I think about the Cinderella story, the old, old story that has roots as old as the girl who died near the Paisley Caves. Maybe she had a rotten stepmother. In its most recent incarnation, Cinderella’s stepmother throws lentils into the ashes bidding her separate them. An impossible task for sure. But Cinderella is connected to the land in a way her stepmother or stepsisters are not. She can enlist animal helpers. The ashes are her grief at the loss of her parents and the horrible situation she finds herself. She performs the task and goes to the Prince’s ball. But I suspect some of the grit of the ash remained; some bite of grief. The lentils will provide sustenance for a cooked meal and some will be seeds for future harvests.

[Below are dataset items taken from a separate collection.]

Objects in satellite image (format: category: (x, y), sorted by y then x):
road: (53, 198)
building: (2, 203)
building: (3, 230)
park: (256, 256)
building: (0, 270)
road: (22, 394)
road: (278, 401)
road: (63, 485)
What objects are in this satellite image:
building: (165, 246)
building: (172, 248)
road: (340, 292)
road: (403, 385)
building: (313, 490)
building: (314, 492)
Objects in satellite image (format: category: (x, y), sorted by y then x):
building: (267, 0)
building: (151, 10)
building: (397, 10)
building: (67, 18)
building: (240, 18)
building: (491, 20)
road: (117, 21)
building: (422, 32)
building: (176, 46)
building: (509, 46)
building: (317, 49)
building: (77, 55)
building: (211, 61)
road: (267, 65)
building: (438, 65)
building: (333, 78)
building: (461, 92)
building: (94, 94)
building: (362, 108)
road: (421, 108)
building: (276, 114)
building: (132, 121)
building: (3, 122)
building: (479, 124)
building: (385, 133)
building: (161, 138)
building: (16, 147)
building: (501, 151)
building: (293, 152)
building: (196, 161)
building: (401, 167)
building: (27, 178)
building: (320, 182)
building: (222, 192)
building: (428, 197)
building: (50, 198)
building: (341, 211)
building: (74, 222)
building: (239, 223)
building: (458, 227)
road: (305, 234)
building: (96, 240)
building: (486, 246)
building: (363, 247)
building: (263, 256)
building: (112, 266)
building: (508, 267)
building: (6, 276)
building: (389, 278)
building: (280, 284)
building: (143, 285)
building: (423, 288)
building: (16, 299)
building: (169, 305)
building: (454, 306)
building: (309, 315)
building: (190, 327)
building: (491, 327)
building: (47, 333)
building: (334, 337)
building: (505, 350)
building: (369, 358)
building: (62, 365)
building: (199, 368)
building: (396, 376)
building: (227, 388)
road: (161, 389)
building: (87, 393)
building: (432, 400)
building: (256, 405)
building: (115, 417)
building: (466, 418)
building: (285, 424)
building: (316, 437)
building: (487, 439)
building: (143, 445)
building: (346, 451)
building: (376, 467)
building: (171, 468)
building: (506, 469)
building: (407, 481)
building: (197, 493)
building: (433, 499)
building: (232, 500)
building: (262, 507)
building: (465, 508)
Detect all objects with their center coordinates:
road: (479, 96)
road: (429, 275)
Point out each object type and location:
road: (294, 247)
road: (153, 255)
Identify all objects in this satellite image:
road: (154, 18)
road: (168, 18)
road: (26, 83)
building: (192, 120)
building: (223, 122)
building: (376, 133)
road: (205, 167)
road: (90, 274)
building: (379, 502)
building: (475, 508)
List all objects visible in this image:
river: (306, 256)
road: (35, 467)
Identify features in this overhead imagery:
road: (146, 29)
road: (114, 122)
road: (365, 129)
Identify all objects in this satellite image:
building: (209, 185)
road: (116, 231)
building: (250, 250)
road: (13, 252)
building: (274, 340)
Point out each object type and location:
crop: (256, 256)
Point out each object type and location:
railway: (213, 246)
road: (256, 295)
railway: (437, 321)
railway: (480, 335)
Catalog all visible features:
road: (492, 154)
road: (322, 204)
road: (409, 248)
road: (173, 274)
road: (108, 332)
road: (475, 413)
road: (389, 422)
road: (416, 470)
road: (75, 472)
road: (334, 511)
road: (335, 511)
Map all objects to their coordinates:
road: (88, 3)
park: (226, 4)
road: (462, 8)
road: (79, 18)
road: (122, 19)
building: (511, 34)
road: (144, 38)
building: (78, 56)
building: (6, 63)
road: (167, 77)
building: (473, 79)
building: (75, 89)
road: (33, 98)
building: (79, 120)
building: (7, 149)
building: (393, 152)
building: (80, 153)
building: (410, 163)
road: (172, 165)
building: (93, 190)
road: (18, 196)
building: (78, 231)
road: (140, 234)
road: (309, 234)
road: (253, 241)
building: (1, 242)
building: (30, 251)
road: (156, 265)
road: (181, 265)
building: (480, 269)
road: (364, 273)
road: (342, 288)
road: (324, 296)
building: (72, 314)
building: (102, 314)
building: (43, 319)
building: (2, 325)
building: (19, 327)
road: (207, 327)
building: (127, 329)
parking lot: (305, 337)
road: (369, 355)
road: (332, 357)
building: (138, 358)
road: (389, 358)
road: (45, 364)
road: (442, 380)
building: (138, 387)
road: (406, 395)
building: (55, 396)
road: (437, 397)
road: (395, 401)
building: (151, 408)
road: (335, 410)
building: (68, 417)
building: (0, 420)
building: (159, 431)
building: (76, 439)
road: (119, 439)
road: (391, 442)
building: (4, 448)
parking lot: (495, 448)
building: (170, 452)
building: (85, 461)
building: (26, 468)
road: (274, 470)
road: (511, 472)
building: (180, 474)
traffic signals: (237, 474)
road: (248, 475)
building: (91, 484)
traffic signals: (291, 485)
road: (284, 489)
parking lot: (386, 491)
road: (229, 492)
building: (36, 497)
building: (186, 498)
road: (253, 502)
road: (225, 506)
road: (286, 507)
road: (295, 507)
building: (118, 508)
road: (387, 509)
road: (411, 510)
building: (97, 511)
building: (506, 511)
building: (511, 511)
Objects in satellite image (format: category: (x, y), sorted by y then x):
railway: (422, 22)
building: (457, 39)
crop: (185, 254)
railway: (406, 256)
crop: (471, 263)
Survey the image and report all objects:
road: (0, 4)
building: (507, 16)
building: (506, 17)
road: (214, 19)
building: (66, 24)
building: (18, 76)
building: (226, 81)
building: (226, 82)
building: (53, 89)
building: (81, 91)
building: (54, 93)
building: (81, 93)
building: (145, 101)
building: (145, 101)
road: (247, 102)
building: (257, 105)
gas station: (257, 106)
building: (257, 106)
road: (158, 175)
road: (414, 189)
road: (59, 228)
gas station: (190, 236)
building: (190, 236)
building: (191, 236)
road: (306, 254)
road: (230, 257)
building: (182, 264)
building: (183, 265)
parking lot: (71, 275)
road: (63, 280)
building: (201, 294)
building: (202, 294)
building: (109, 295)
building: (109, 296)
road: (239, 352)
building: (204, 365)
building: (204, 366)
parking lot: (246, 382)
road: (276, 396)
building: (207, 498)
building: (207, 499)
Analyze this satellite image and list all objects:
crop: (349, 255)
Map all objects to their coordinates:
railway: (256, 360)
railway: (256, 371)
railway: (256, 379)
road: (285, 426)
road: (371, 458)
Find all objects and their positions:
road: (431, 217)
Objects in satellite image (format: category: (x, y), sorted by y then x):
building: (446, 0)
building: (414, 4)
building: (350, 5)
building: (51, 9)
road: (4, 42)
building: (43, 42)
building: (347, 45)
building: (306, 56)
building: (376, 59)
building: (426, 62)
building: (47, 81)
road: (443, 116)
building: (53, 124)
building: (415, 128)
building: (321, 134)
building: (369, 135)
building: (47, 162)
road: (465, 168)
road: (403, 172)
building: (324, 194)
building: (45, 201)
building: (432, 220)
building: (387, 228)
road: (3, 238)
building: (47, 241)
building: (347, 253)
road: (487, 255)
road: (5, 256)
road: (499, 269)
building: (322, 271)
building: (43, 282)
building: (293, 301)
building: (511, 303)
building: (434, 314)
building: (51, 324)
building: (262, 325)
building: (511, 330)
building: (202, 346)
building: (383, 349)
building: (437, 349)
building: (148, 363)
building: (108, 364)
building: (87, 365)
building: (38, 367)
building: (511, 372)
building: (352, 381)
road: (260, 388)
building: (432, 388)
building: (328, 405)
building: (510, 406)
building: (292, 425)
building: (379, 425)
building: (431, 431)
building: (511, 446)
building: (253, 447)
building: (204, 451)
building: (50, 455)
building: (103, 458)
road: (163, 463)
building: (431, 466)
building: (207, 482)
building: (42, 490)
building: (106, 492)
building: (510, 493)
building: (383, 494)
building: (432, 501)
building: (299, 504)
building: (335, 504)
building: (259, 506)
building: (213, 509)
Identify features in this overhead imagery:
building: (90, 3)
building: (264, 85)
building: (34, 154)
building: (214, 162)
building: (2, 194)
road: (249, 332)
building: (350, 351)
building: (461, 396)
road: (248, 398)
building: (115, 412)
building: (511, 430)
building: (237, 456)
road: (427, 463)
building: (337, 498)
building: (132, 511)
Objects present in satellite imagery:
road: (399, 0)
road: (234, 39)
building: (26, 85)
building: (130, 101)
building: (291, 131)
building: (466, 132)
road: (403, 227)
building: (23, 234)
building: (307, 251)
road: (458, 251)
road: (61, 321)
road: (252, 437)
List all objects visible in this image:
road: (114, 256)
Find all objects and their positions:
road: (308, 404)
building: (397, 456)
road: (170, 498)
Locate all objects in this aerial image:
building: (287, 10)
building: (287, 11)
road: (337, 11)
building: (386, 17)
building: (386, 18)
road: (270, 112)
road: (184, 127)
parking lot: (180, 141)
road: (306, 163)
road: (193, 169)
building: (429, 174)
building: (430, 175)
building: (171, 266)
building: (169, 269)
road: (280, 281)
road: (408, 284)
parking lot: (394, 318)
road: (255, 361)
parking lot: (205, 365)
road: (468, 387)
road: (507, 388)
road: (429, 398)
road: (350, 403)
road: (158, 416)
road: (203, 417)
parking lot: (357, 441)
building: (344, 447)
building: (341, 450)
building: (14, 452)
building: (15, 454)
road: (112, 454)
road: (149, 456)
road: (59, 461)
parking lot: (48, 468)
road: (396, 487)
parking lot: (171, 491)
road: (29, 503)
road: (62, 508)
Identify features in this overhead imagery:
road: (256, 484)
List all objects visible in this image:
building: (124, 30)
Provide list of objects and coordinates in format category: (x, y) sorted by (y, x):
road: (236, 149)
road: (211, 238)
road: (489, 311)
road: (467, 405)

This is where we are now. In a mania to separate the ashes from the lentils: to find the pure past, a perfect story; we commit the same colonial sins. There is no wiping away history to create a clean slate to overlay an imported ideology and there is no one story of a place. One look at this folded, crumpled, tectonically heaved striated land of former sea shores, coyote poop and deep buried woven sandals tells us that no story is pure or static. To be in the land we must be verbs. We must be in relation and we must allow all the cacophonous voices to tell their rambling epic.